_WRITTEN REQUEST 1:_ Extract every line of the rows below that contains the string "order", treating uppercase and lowercase letters as different.

EDITOR'S NOTE: This is the latest in a series of reflections on the legacy of Martin Luther King Jr. to mark the unveiling of a new memorial to the civil-rights leader on the National Mall. Rita Dove is a former U.S. Poet Laureate—the first African American to hold that position. She is currently commonwealth professor of English at the University of Virginia.
Where were you and what were you doing on August 28, 1963?
It was my 11th birthday, and we had driven from Ohio to my relatives in D.C. so that my father could join the march. I remember all these grown-ups crowding around the tiny TV in some cousin's dining room, and I slipped onto the floor and crawled right up to the screen, trying to find my dad among the throngs on the Mall. The excitement—jubilation and fear in equal measure—was palpable in that room; I didn't even feel resentful at having my birthday usurped because I sensed something larger was happening, something that involved the entire nation.
What memories do you have of King’s assassination?

_RECORDS SUPPLIED:_
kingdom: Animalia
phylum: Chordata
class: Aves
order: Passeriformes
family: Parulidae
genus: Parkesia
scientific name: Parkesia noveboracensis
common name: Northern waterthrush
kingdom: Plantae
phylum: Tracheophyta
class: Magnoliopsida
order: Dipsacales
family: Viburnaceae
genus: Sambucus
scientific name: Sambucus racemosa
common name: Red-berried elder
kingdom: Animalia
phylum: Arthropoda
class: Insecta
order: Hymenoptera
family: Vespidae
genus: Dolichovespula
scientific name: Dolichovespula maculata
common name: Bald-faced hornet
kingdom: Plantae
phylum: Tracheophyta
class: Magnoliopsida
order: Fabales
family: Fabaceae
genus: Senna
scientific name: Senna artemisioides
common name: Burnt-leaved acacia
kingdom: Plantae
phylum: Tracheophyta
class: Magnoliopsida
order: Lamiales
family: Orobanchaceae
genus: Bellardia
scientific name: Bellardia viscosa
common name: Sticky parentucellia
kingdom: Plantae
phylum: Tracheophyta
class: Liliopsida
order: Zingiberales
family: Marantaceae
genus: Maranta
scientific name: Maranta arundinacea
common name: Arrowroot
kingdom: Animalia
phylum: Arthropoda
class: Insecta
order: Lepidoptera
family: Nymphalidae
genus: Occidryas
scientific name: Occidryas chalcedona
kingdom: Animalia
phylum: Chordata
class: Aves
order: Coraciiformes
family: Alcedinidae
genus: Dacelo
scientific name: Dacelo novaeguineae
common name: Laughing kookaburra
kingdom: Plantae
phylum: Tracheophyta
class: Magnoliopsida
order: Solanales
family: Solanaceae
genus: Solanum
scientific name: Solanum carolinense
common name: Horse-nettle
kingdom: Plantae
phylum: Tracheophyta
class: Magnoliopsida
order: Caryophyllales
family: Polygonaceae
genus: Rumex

_WRITTEN REQUEST 2:_ List every feeling named in the paragraph of the Martin Luther King Jr. reflection that begins "It was my 11th birthday."

_FULL ANSWER 1:_
order: Passeriformes
order: Dipsacales
order: Hymenoptera
order: Fabales
order: Lamiales
order: Zingiberales
order: Lepidoptera
order: Coraciiformes
order: Solanales
order: Caryophyllales

_FULL ANSWER 2:_
- excitement
- jubilation
- fear
- resentful